Fellström, B, Holdaas, H, Jardine, AG, Nyberg, G, Grönhagen-Riska, C, Madsen, S, Neumayer, HH, Cole, E, Maes, B, Ambühl, P, et al
Transplantation. 2005;(2):205-12
Abstract
BACKGROUND The aim of the study was to identity risk factors for long-term renal transplant function and development of chronic allograft nephropathy (CAN) in renal transplant recipients included in the Assessment of Lescol in Renal Transplantation (ALERT) trial. METHODS The ALERT trial was a randomized, double-blind, placebo-controlled study of the effect of fluvastatin, 40 and 80 mg/day, in renal transplant recipients who were randomized to receive fluvastatin (Lescol) (n = 1,050) or placebo (n = 1,052) over 5 to 6 years of follow-up.
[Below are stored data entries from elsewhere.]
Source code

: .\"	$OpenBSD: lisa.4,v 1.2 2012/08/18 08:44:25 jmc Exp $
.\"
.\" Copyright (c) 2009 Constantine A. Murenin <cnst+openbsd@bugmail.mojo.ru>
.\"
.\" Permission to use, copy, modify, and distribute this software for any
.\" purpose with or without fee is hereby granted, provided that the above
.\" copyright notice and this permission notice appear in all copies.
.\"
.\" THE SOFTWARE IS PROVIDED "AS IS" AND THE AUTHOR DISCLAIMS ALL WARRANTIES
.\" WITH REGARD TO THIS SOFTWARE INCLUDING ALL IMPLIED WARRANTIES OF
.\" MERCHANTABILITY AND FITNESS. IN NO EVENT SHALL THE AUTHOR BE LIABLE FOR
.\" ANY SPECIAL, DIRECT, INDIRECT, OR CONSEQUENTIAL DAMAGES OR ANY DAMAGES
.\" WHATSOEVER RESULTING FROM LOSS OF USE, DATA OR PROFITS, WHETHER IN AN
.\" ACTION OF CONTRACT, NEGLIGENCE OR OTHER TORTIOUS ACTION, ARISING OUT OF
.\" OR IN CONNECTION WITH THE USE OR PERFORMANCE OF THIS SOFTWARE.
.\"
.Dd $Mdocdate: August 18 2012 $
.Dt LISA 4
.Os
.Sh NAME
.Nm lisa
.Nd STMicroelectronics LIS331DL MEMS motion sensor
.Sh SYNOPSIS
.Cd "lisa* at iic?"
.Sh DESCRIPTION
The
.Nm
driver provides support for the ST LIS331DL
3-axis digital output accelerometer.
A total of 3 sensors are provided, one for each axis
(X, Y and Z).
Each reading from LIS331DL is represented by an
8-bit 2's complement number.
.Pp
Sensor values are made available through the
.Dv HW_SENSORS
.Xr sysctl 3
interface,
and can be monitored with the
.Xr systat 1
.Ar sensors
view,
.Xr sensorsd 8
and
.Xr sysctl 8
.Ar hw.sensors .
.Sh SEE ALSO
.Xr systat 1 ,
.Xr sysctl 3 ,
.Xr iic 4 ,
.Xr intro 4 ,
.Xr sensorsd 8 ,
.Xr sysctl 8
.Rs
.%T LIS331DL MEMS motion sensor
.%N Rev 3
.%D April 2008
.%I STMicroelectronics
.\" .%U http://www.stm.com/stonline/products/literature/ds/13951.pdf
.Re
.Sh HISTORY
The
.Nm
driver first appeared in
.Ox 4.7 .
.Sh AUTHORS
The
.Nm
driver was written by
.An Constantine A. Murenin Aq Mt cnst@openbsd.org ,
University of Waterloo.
Renal endpoints including graft loss or doubling of serum creatinine or death were analyzed by univariate and multivariate regression analysis in the placebo group. RESULTS There were 137 graft losses (13.5%) in the placebo group, mainly caused by CAN (82%). Univariate risk factors for graft loss or doubling of serum creatinine were as follows: serum creatinine, proteinuria, hypertension, pulse pressure, time since transplantation, donor age, human leukocyte antigen-DR mismatches, treatment for rejection, low high-density lipoprotein cholesterol, and smoking. Multivariate analysis revealed independent risk factors for graft loss as follows: serum creatinine (relative risk [RR], 3.12 per 100-microM increase), proteinuria (RR, 1.64 per 1-g/24 hr increase), and pulse pressure (RR, 1.12 per 10 mm Hg), whereas age was a protective factor. With patient death in the composite endpoint, diabetes mellitus, smoking, age, and number of transplantations were also risk factors. CONCLUSIONS Independent risk factors for graft loss or doubling of serum creatinine or patient death are mainly related to renal transplant function, proteinuria, and blood pressure, which emphasizes the importance of renoprotective treatment regimens in this population.